The tumorigenicity of DYRK2 in vivo has been examined by xenograft analyses.^8,25 At present, there are no reports of DYRK2 knockout animals. Such knockout analysis might provide essential information regarding the physiological function of DYRK2 in vivo. Notably, the Catalog of Somatic Mutations in Cancer (COSMIC) database has revealed one nonsense mutation and 40 missense mutations in DYRK2. The pathological significance of these mutations remains poorly understood.
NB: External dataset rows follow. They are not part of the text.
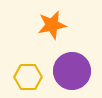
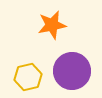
yellow hexagon: rotated 12 degrees counterclockwise
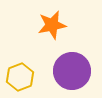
yellow hexagon: moved 8 px left; rotated 8 degrees counterclockwise
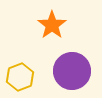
orange star: rotated 24 degrees counterclockwise
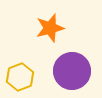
orange star: moved 2 px left, 3 px down; rotated 20 degrees clockwise
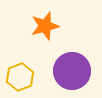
orange star: moved 5 px left, 2 px up
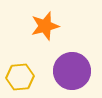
yellow hexagon: rotated 16 degrees clockwise
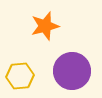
yellow hexagon: moved 1 px up
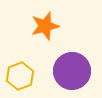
yellow hexagon: rotated 16 degrees counterclockwise
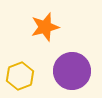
orange star: moved 1 px down
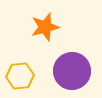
yellow hexagon: rotated 16 degrees clockwise
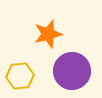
orange star: moved 3 px right, 7 px down
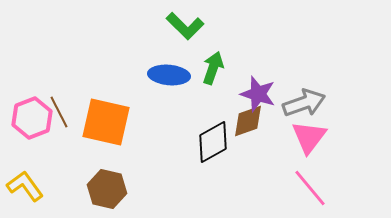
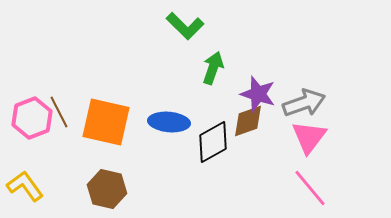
blue ellipse: moved 47 px down
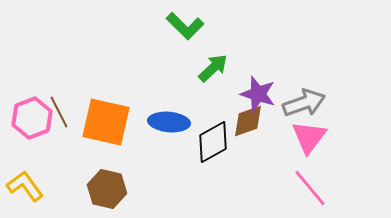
green arrow: rotated 28 degrees clockwise
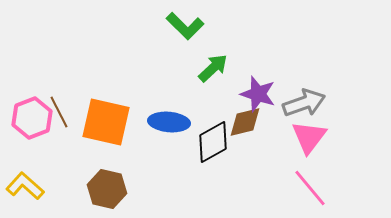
brown diamond: moved 3 px left, 1 px down; rotated 6 degrees clockwise
yellow L-shape: rotated 12 degrees counterclockwise
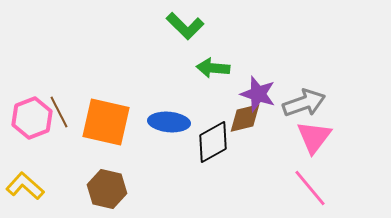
green arrow: rotated 132 degrees counterclockwise
brown diamond: moved 4 px up
pink triangle: moved 5 px right
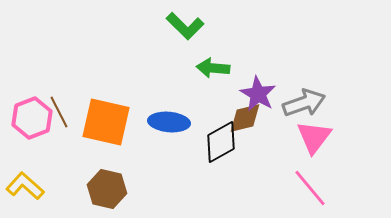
purple star: rotated 12 degrees clockwise
black diamond: moved 8 px right
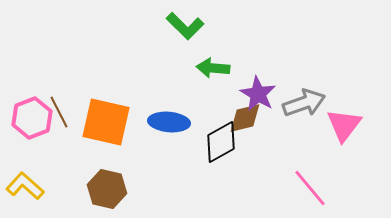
pink triangle: moved 30 px right, 12 px up
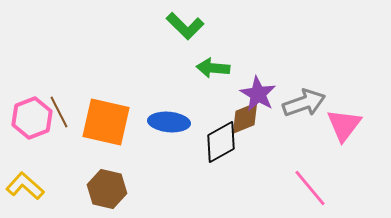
brown diamond: rotated 9 degrees counterclockwise
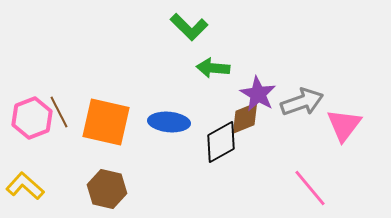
green L-shape: moved 4 px right, 1 px down
gray arrow: moved 2 px left, 1 px up
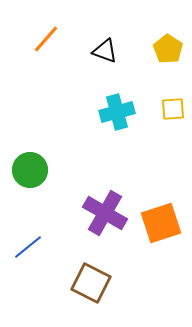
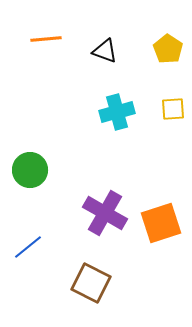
orange line: rotated 44 degrees clockwise
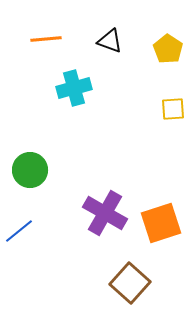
black triangle: moved 5 px right, 10 px up
cyan cross: moved 43 px left, 24 px up
blue line: moved 9 px left, 16 px up
brown square: moved 39 px right; rotated 15 degrees clockwise
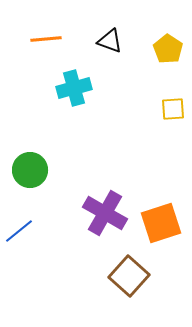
brown square: moved 1 px left, 7 px up
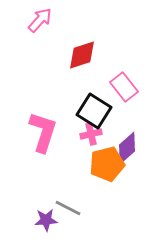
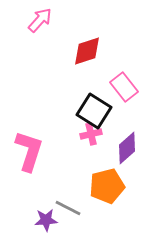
red diamond: moved 5 px right, 4 px up
pink L-shape: moved 14 px left, 19 px down
orange pentagon: moved 22 px down
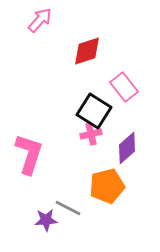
pink L-shape: moved 3 px down
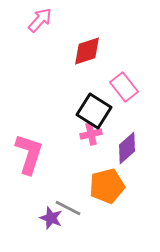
purple star: moved 5 px right, 2 px up; rotated 25 degrees clockwise
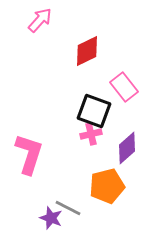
red diamond: rotated 8 degrees counterclockwise
black square: rotated 12 degrees counterclockwise
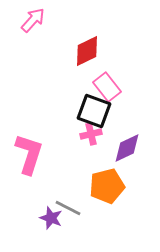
pink arrow: moved 7 px left
pink rectangle: moved 17 px left
purple diamond: rotated 16 degrees clockwise
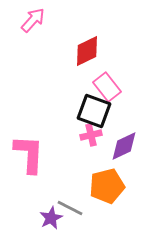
pink cross: moved 1 px down
purple diamond: moved 3 px left, 2 px up
pink L-shape: rotated 15 degrees counterclockwise
gray line: moved 2 px right
purple star: rotated 25 degrees clockwise
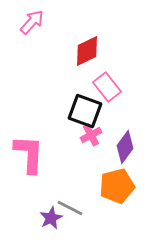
pink arrow: moved 1 px left, 2 px down
black square: moved 9 px left
pink cross: rotated 15 degrees counterclockwise
purple diamond: moved 1 px right, 1 px down; rotated 28 degrees counterclockwise
orange pentagon: moved 10 px right
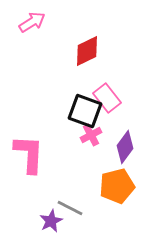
pink arrow: rotated 16 degrees clockwise
pink rectangle: moved 11 px down
purple star: moved 3 px down
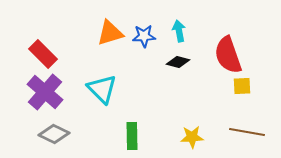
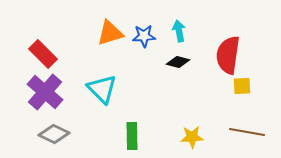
red semicircle: rotated 27 degrees clockwise
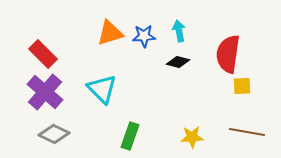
red semicircle: moved 1 px up
green rectangle: moved 2 px left; rotated 20 degrees clockwise
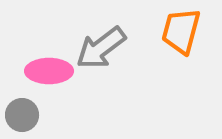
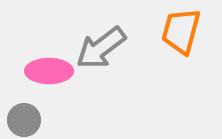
gray circle: moved 2 px right, 5 px down
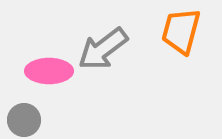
gray arrow: moved 2 px right, 1 px down
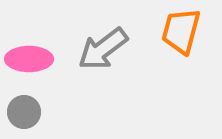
pink ellipse: moved 20 px left, 12 px up
gray circle: moved 8 px up
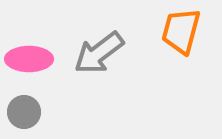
gray arrow: moved 4 px left, 4 px down
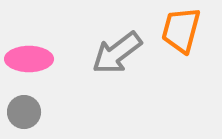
orange trapezoid: moved 1 px up
gray arrow: moved 18 px right
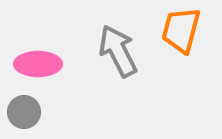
gray arrow: moved 1 px right, 2 px up; rotated 100 degrees clockwise
pink ellipse: moved 9 px right, 5 px down
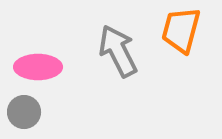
pink ellipse: moved 3 px down
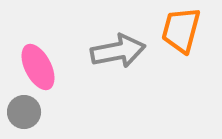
gray arrow: rotated 106 degrees clockwise
pink ellipse: rotated 63 degrees clockwise
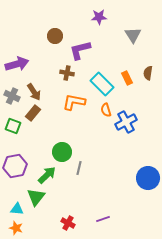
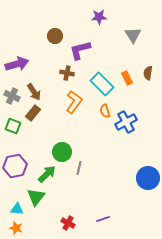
orange L-shape: rotated 115 degrees clockwise
orange semicircle: moved 1 px left, 1 px down
green arrow: moved 1 px up
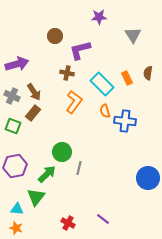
blue cross: moved 1 px left, 1 px up; rotated 35 degrees clockwise
purple line: rotated 56 degrees clockwise
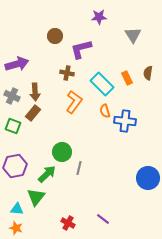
purple L-shape: moved 1 px right, 1 px up
brown arrow: moved 1 px right; rotated 30 degrees clockwise
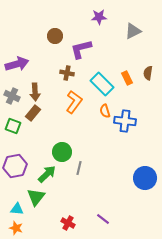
gray triangle: moved 4 px up; rotated 36 degrees clockwise
blue circle: moved 3 px left
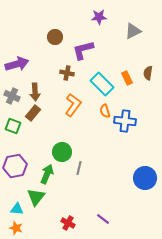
brown circle: moved 1 px down
purple L-shape: moved 2 px right, 1 px down
orange L-shape: moved 1 px left, 3 px down
green arrow: rotated 24 degrees counterclockwise
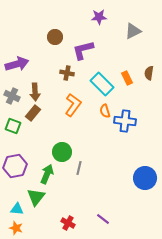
brown semicircle: moved 1 px right
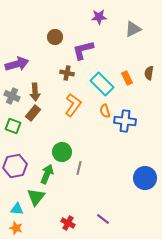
gray triangle: moved 2 px up
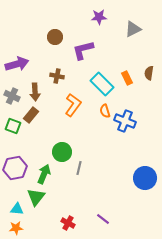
brown cross: moved 10 px left, 3 px down
brown rectangle: moved 2 px left, 2 px down
blue cross: rotated 15 degrees clockwise
purple hexagon: moved 2 px down
green arrow: moved 3 px left
orange star: rotated 24 degrees counterclockwise
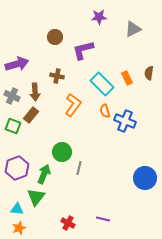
purple hexagon: moved 2 px right; rotated 10 degrees counterclockwise
purple line: rotated 24 degrees counterclockwise
orange star: moved 3 px right; rotated 16 degrees counterclockwise
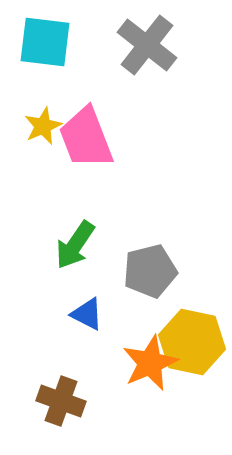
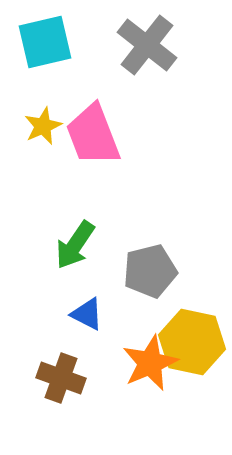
cyan square: rotated 20 degrees counterclockwise
pink trapezoid: moved 7 px right, 3 px up
brown cross: moved 23 px up
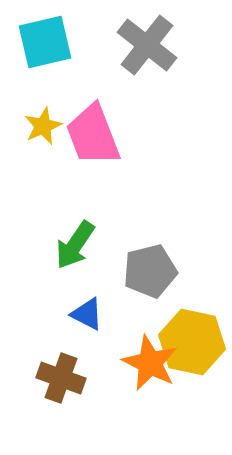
orange star: rotated 22 degrees counterclockwise
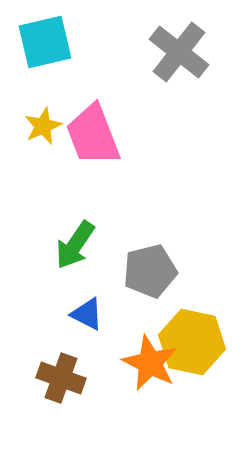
gray cross: moved 32 px right, 7 px down
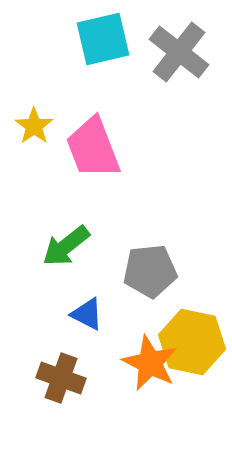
cyan square: moved 58 px right, 3 px up
yellow star: moved 9 px left; rotated 12 degrees counterclockwise
pink trapezoid: moved 13 px down
green arrow: moved 9 px left, 1 px down; rotated 18 degrees clockwise
gray pentagon: rotated 8 degrees clockwise
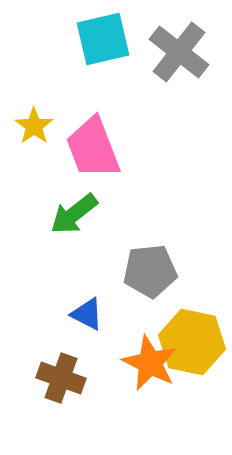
green arrow: moved 8 px right, 32 px up
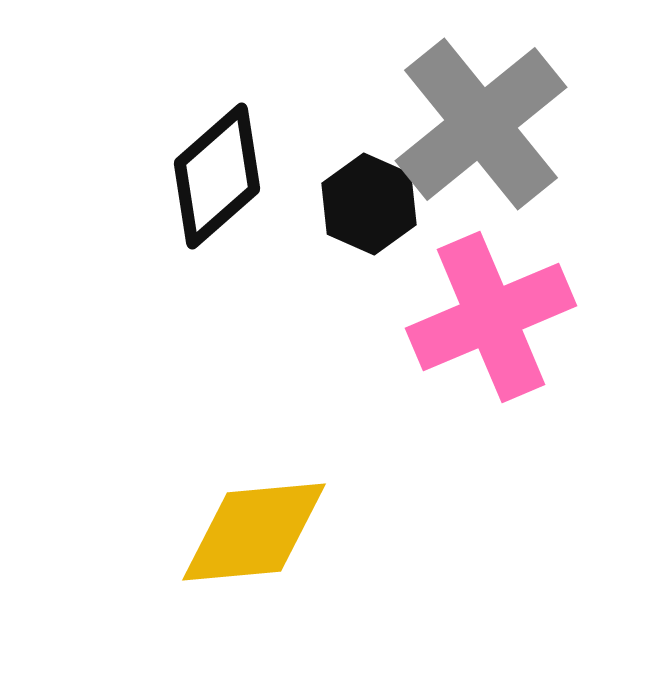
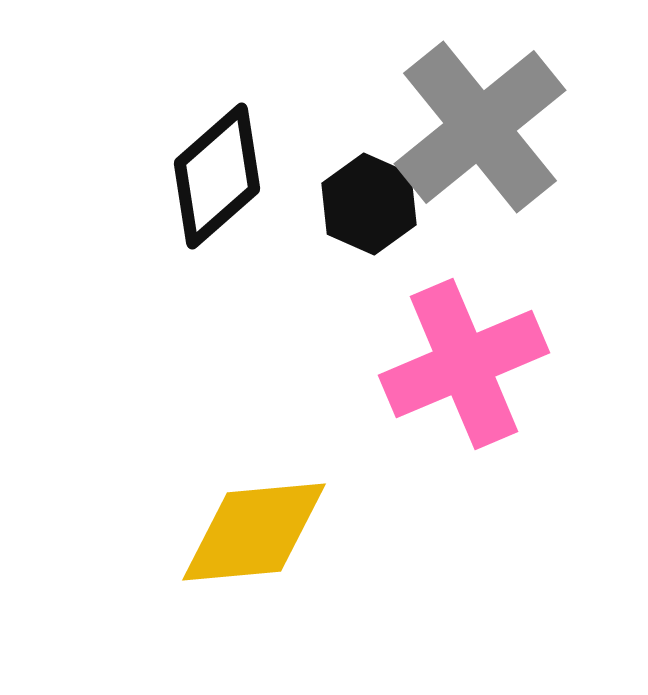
gray cross: moved 1 px left, 3 px down
pink cross: moved 27 px left, 47 px down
To examine the physiological relevance of these mutations in cancer progression, knock-in mice bearing these mutations might be useful as disease model animals.

Disclosure of Potential Conflicts of Interest

No potential conflicts of interest were disclosed.

Funding

This work was supported by grants from the Japan Society for the Promotion of Science, the Jikei University Graduate Research Fund, Uehara Memorial Foundation, the Nakajima Foundation, the Sagawa Foundation for Promotion of Cancer Research, Japan Foundation for Applied Enzymology, Project Mirai Cancer Research Grants, and the Vehicle Racing Commemorative Foundation.